The abutters, furious that the Land Bank acquisition would open the way to public visits to what has been their hidden, privately-owned Vineyard treasure, and unable to outright undue the purchase, worked assiduously through sympathetic contacts in EOEA offices to defeat the perfectly reasonable management plan the Land Bank proposed. EOEA, careless of its obligation to deal fairly with the Land Bank and the public, as well as with the environmental challenges presented by public access, imposed a sham management plan that disadvantages the public and, embarrassingly, ignores years of indifferent treatment of the pond environment by private owners who piously leapt to the defend against the public's onslaught.

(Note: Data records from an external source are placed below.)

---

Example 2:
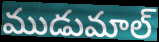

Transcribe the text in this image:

ముడుమాల్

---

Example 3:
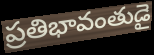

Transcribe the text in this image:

ప్రతిభావంతుడై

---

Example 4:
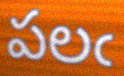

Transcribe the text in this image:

పలఁ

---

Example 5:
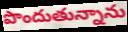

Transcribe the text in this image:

పొందుతున్నాను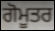
ਗੋਮੂਤਰ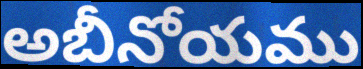
అబీనోయము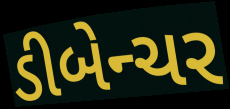
ડીબેન્ચર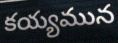
కయ్యమునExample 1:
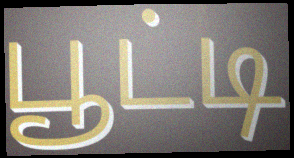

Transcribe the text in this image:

பூட்டி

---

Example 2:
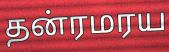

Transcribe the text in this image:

தன்ரமரய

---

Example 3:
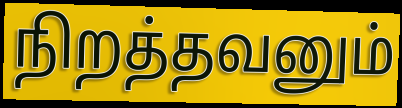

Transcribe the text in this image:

நிறத்தவனும்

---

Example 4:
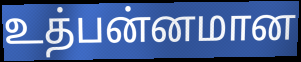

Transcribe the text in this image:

உத்பன்னமான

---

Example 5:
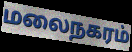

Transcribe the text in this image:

மலைநகரம்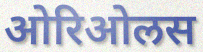
ओरिओलसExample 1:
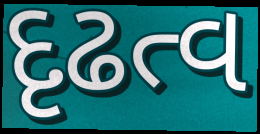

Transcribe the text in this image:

દૃઢત્વ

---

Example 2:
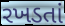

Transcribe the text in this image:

રખડતાં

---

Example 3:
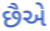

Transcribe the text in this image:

છૈએ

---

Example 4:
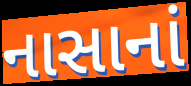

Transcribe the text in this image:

નાસાનાં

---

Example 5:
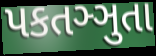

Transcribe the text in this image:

પકતઞ્ઞુતા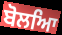
ਬੋਲਆਿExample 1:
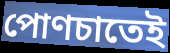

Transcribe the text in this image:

পোণচাতেই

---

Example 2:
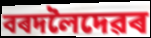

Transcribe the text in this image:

বৰদলৈদেৱৰ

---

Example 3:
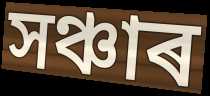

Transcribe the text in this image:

সঞ্চাৰ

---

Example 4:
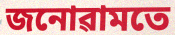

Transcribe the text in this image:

জনোৱামতে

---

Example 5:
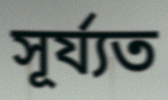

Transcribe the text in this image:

সূৰ্য্যতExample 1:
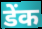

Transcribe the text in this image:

डेंक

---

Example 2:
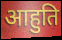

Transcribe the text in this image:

आहुति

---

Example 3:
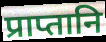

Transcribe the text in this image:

प्राप्तानि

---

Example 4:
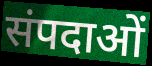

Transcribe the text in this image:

संपदाओं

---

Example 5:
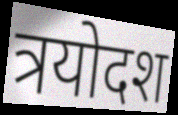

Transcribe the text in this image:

त्रयोदश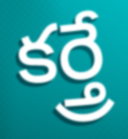
కర్త్రేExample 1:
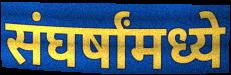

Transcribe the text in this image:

संघर्षांमध्ये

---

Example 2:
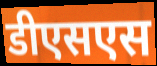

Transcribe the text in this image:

डीएसएस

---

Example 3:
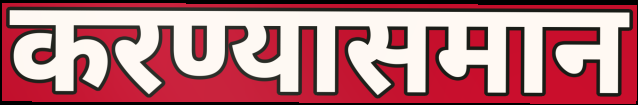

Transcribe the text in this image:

करण्यासमान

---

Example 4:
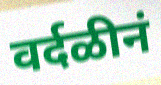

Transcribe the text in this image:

वर्दळीनं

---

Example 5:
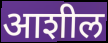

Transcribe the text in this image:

आशील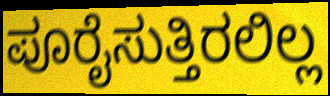
ಪೂರೈಸುತ್ತಿರಲಿಲ್ಲ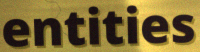
entitiesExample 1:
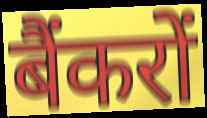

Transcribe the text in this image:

बैंकरों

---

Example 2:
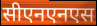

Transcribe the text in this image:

सीएनएनएस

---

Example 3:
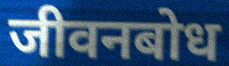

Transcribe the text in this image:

जीवनबोध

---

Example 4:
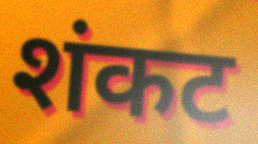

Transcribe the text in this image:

शंकट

Now, the Land Bank has moved to redress this wrong in letters to Ian Bowles, the new secretary of EOEA, asking that the environmental ecologist in the Natural Heritage and Endangered Species Program (NHESP) who disparaged the Land Bank's record of environmental management be prohibited from reviewing or commenting on Land Bank management plans. The Land Bank has also asked Mr. Bowles to investigate "inappropriate influence" by abutters on the state's review of the Land Bank's management plan and to accept changes to the plan that would permit public access to the property this summer.
In 2005, Ellen Roy Herzfelder, then the EOEA secretary, rejected a management plan for Ice House Pond (Manaquayak Preserve), the first time in the public land conservation agency's history that the state failed to approve a proposed management plan. In April 2006, the Land Bank submitted a revised plan. In July, a new EOEA secretary, Stephen Pritchard, approved the plan but, for the first time in 20 years, imposed an especially detailed set of conditions.
The Land Bank commissioners, the West Tisbury town advisory board members, and the Land Bank's professional management staff have been scrupulous conservators of hundreds of acres of property acquired on behalf of Islanders and visitors over the Land Bank's 20-year history. The Land Bank's plan for its Ice House property is a responsible tool with which to care for the new Manaquayak Preserve. Ice House Pond is getting better treatment from the Land Bank than it ever got from private riparian owners. The Land Bank and the general public, which funds the Land Bank's important work, have, till now, gotten the short end of the stick. The effort now underway attempts to correct this unfairness. State environmental officials, who have acceded to the demands of private interests, have compromised the interests of Islanders and other Massachusetts residents to whom they are responsible. Islanders must hope that the Land Bank's efforts, along with an encouraging change at the top of EOEA - after all, Islanders know and like Ian Bowles, and he, a part-time Falmouth resident, knows us - will succeed.